[GIVEN ENTRIES — start]
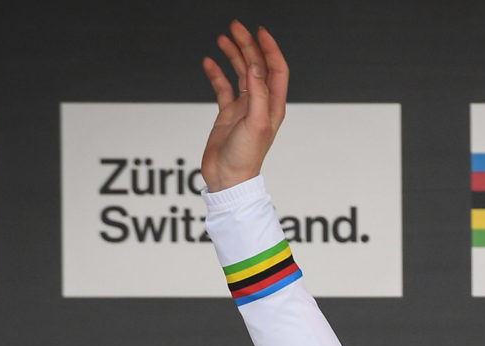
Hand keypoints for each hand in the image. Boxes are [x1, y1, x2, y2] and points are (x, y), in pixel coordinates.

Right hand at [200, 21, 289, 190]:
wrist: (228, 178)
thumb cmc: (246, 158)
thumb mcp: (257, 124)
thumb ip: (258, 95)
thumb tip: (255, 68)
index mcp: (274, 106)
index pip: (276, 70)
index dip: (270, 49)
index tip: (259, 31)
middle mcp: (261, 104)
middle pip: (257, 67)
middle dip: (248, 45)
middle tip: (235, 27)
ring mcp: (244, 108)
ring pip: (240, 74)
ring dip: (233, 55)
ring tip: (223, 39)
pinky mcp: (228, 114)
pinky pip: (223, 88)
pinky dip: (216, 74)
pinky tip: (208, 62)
[GIVEN ENTRIES — finish]
[GIVEN ENTRIES — start]
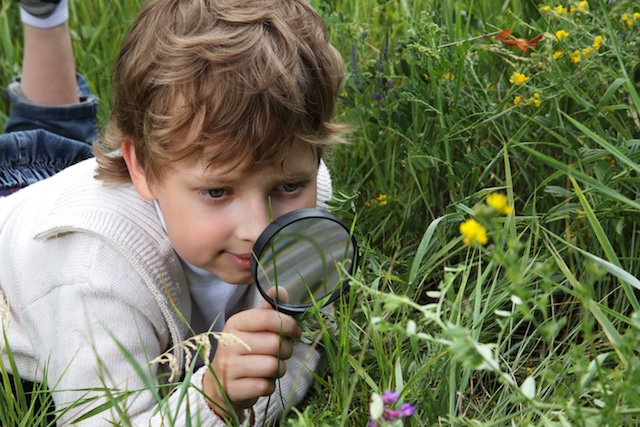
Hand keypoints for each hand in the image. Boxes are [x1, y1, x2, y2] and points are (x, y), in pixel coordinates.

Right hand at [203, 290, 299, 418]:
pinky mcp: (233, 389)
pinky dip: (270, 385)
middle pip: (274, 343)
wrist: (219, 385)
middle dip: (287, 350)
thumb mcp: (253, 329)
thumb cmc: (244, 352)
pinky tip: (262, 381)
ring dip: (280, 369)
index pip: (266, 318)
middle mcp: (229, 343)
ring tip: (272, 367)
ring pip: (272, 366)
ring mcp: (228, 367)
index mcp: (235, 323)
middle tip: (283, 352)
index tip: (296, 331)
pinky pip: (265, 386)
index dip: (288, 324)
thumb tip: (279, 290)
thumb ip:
[GIVEN ENTRIES — finish]
[GIVEN ENTRIES — start]
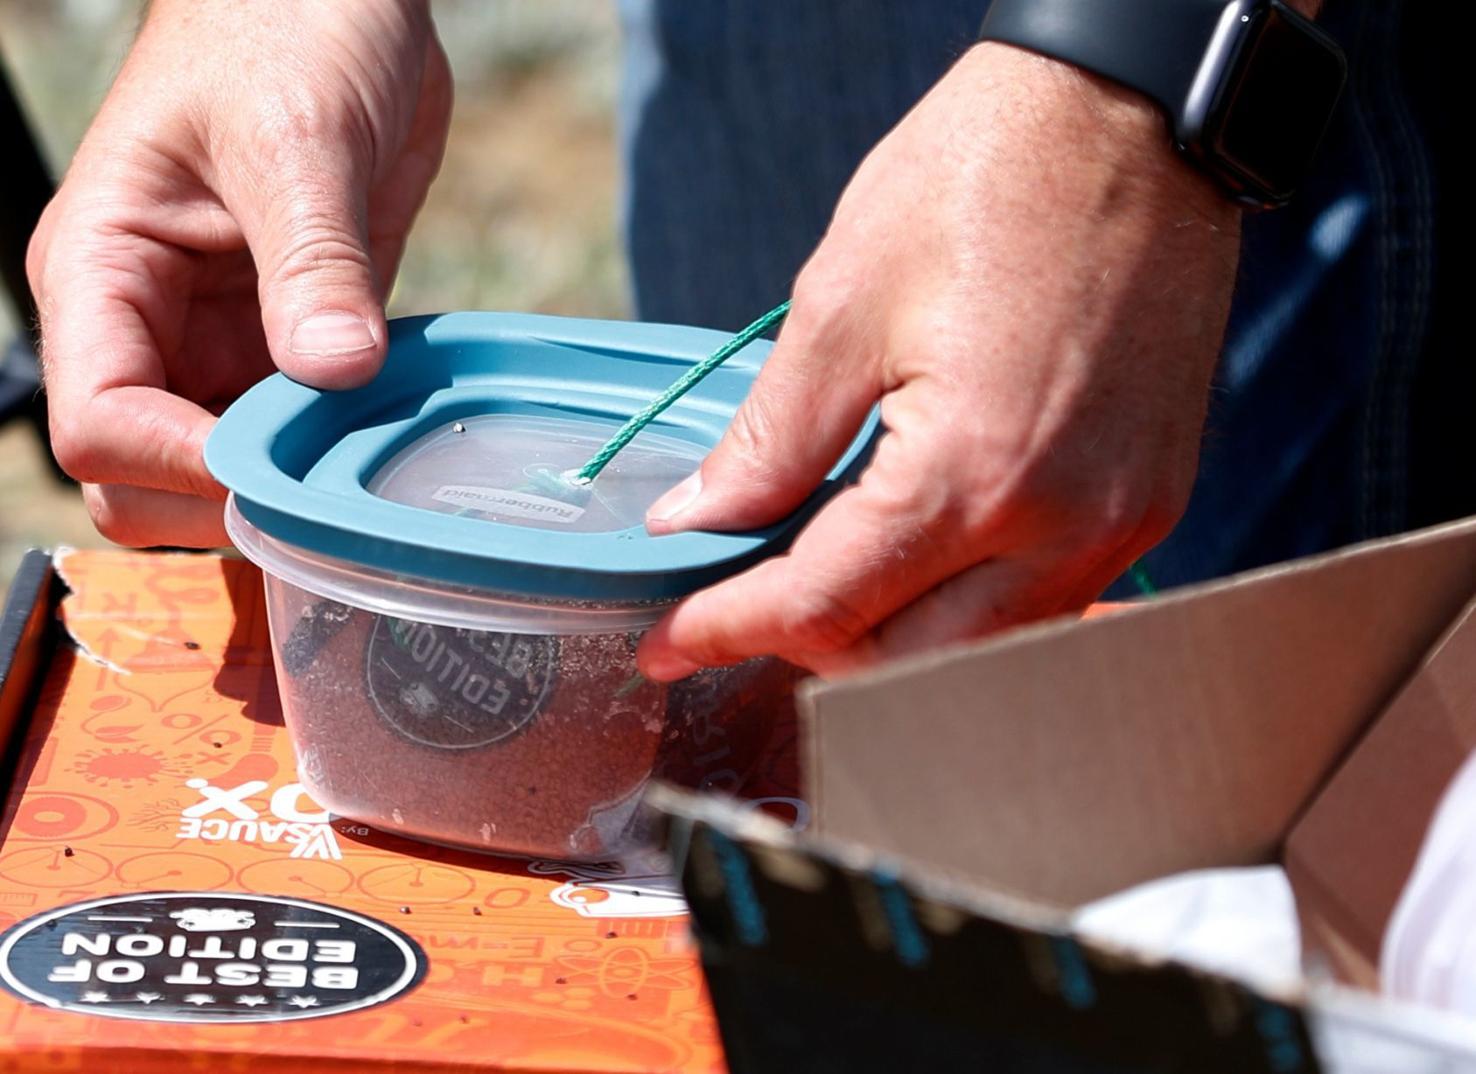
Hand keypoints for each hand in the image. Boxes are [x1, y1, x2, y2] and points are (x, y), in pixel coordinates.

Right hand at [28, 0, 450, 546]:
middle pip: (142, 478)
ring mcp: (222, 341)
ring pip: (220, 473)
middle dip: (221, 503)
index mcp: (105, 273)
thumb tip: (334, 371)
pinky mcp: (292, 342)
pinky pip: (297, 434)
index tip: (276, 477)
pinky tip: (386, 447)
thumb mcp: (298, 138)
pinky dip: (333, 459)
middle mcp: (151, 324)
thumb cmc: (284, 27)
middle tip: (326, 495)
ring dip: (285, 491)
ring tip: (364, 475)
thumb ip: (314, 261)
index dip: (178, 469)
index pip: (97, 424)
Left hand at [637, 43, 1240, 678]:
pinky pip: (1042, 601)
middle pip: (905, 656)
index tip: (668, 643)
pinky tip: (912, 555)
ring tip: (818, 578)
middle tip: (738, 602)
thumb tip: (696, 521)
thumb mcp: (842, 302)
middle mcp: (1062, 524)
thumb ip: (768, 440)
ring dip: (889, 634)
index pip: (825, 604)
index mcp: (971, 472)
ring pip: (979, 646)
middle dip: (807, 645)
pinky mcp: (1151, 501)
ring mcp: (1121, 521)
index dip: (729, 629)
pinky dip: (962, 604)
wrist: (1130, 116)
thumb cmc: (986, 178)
[GIVEN ENTRIES — finish]
REQUIRED ACTION
For each line above that includes "hand", copy the line.

SOLUTION FOR THIS PROBLEM
Hand keypoints for each hand in the image. Boxes are [x1, y1, x2, y2] and points are (x, y), in pixel coordinates.
Right hand at [200, 21, 289, 190]:
Hand keypoints for each hand in the image. Boxes are [x1, y1, x2, y2] and points are (x, y), in pixel coordinates.
Right hand at [203, 290, 299, 418]:
Hand keypoints for each hand in the image. Boxes are [x1, y1, x2, y2] and points are (x, y), in pixel coordinates.
Right hand at [28, 0, 450, 546]:
Left hand at [637, 43, 1240, 678]:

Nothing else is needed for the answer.